In the 1990s, Versini-Campinchi represented GIFCO in a case of financing the French Communist Party, in which he obtained recusal of the president of the correctional chamber. In the Michel Mouillot case, he defended the former mayor of Cannes accused of corruption and obtained the recusal of investigating judge Murciano de Grasse. At the end of the 1990s and start of the 2000s, he represented businessman Jeffrey Steiner at the beginning of the Elf Affair. He also represented Jean-Christophe Mitterrand during the Mitterrand–Pasqua affair, in which he was acquitted on charges of human trafficking.

Versini-Campinchi represented founder of Buffalo Grill Christian Picart, who was accused of violating the embargo on English meats allegedly responsible for Creutzfeldt–Jakob disease. During the trial, Versini-Campinchi was sanctioned by the Paris Bar Association for violating the secrecy of the investigation. The case was taken up to the Court of Cassation and the European Court of Human Rights, which are studied today as case law on the interception of telephone communications between a lawyer and their client.
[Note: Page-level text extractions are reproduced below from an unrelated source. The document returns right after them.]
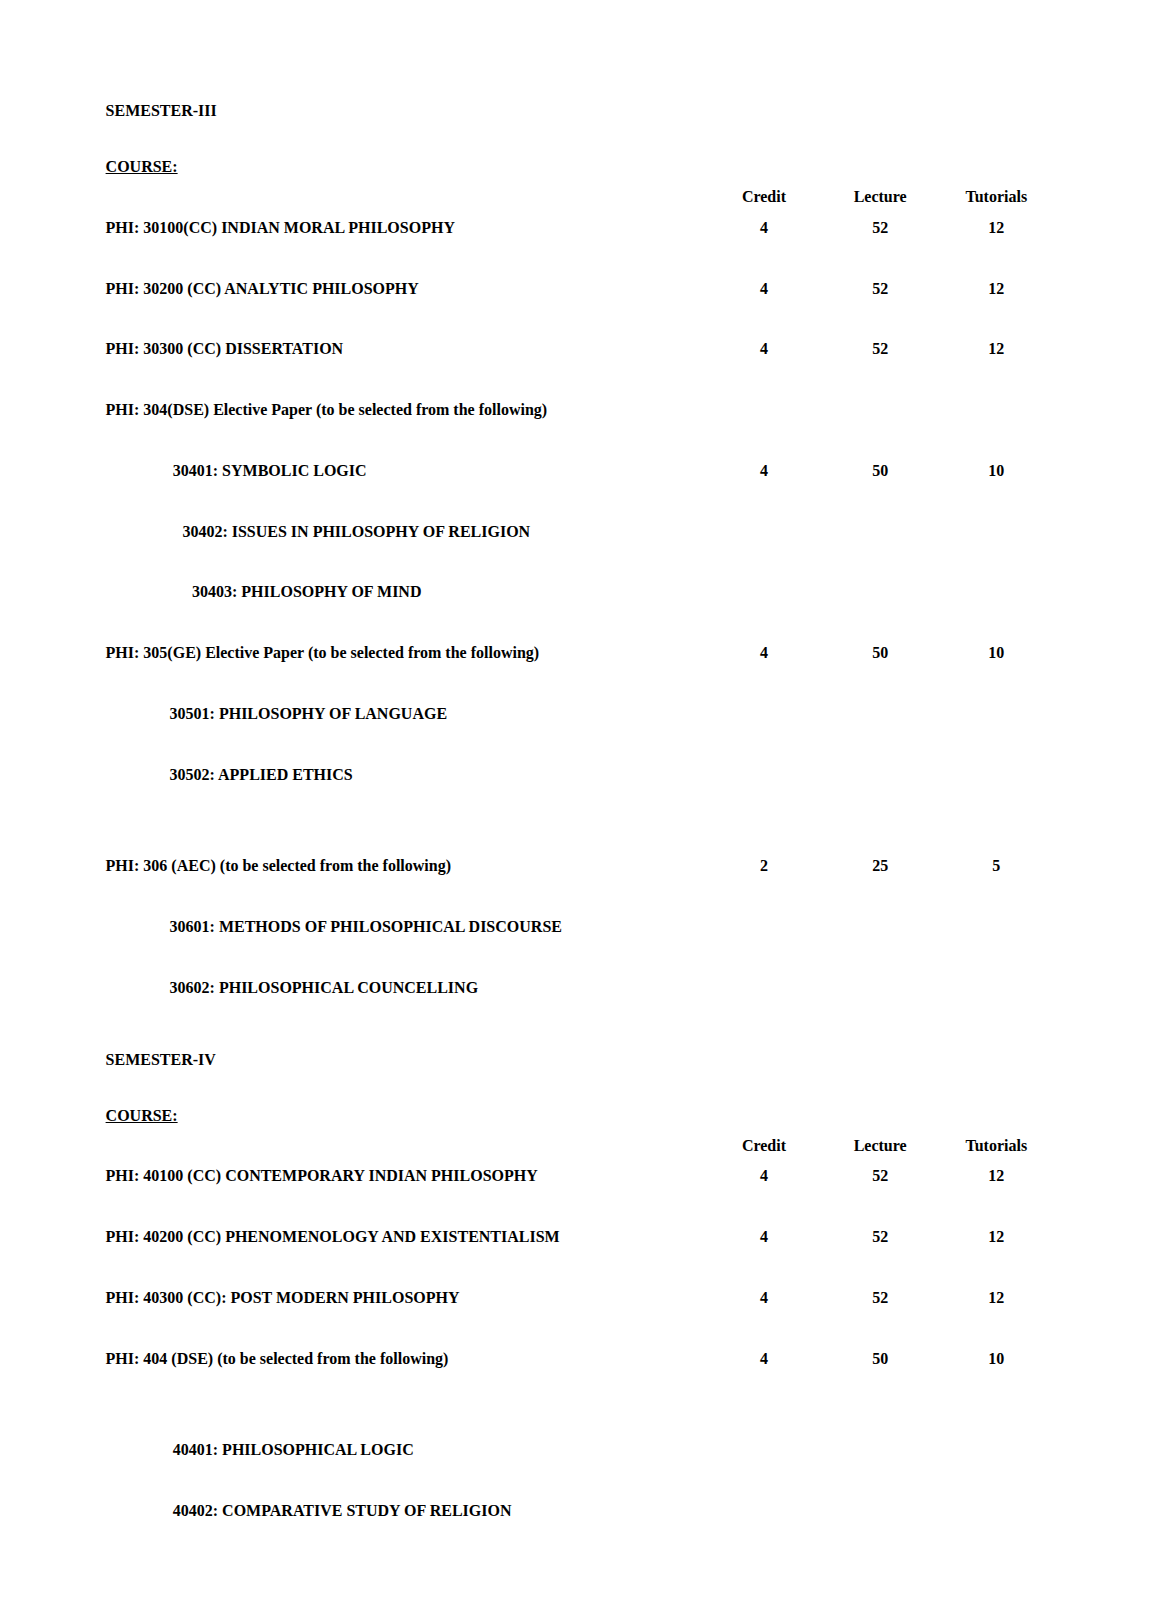SEMESTER-III
COURSE:
| | Credit | Lecture | Tutorials |
| PHI: 30100(CC) INDIAN MORAL PHILOSOPHY | 4 | 52 | 12 |
| PHI: 30200 (CC) ANALYTIC PHILOSOPHY | 4 | 52 | 12 |
| PHI: 30300 (CC) DISSERTATION | 4 | 52 | 12 |
| PHI: 304(DSE) Elective Paper (to be selected from the following) |
| 30401: SYMBOLIC LOGIC | 4 | 50 | 10 |
| 30402: ISSUES IN PHILOSOPHY OF RELIGION |
| 30403: PHILOSOPHY OF MIND |
| PHI: 305(GE) Elective Paper (to be selected from the following) | 4 | 50 | 10 |
| 30501: PHILOSOPHY OF LANGUAGE |
| 30502: APPLIED ETHICS |
| PHI: 306 (AEC) (to be selected from the following) | 2 | 25 | 5 |
| 30601: METHODS OF PHILOSOPHICAL DISCOURSE |
| 30602: PHILOSOPHICAL COUNCELLING |
SEMESTER-IV
COURSE:
| | Credit | Lecture | Tutorials |
| PHI: 40100 (CC) CONTEMPORARY INDIAN PHILOSOPHY | 4 | 52 | 12 |
| PHI: 40200 (CC) PHENOMENOLOGY AND EXISTENTIALISM | 4 | 52 | 12 |
| PHI: 40300 (CC): POST MODERN PHILOSOPHY | 4 | 52 | 12 |
| PHI: 404 (DSE) (to be selected from the following) | 4 | 50 | 10 |
| 40401: PHILOSOPHICAL LOGIC |
| 40402: COMPARATIVE STUDY OF RELIGION |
In the Agnès Le Roux Affair, Versini-Campinchi, alongside François Saint-Pierre, defended Maurice Agnelet, who was convicted of the murder of Agnès Le Roux. However, Agnelet maintained his innocence and was eventually acquitted of the charges. He represented Prime Minister François Fillon in his opposition to Jean-Pierre Jouyet. He also represented Vinci SA following a complaint from the Association Sherpa on the treatment of construction workers in Qatar. In the Uramin affair, he represented former Areva president Anne Lauvergeon. In 2017, he became the lawyer for Bernard Laporte, president of the French Rugby Federation. In 2019, he defended Éliane Houlette, former National Financial Prosecutor (Parquet national financier), prosecuted by the Conseil supérieur de la magistrature.
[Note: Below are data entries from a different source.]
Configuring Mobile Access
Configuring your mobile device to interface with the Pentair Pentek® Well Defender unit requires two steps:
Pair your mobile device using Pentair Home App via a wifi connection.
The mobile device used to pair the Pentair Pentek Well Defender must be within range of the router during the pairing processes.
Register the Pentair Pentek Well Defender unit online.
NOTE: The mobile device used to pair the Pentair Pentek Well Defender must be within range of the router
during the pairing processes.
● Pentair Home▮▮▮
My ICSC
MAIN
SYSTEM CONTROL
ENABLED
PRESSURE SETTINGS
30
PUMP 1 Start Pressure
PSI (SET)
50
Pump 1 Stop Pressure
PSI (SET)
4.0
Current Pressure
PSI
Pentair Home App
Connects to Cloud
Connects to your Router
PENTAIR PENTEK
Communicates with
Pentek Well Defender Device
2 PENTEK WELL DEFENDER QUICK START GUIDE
For many years, Versini-Campinchi campaigned to remove authorization for lawyers to wear decorations on their attire. He also refused the Legion of Honour bestowed upon him by the Minister of Justice in 2011.

Outside of his professional life, Versini-Campinchi also inspired a bill allowing parents to declare their home to be the birthplace of their children, not the hospital in which they were born. He created the Association Renaissance des Villages alongside Jean-Cyril Spinetta.

Jean-Pierre Versini-Campinchi died on 12 October 2023, at the age of 83.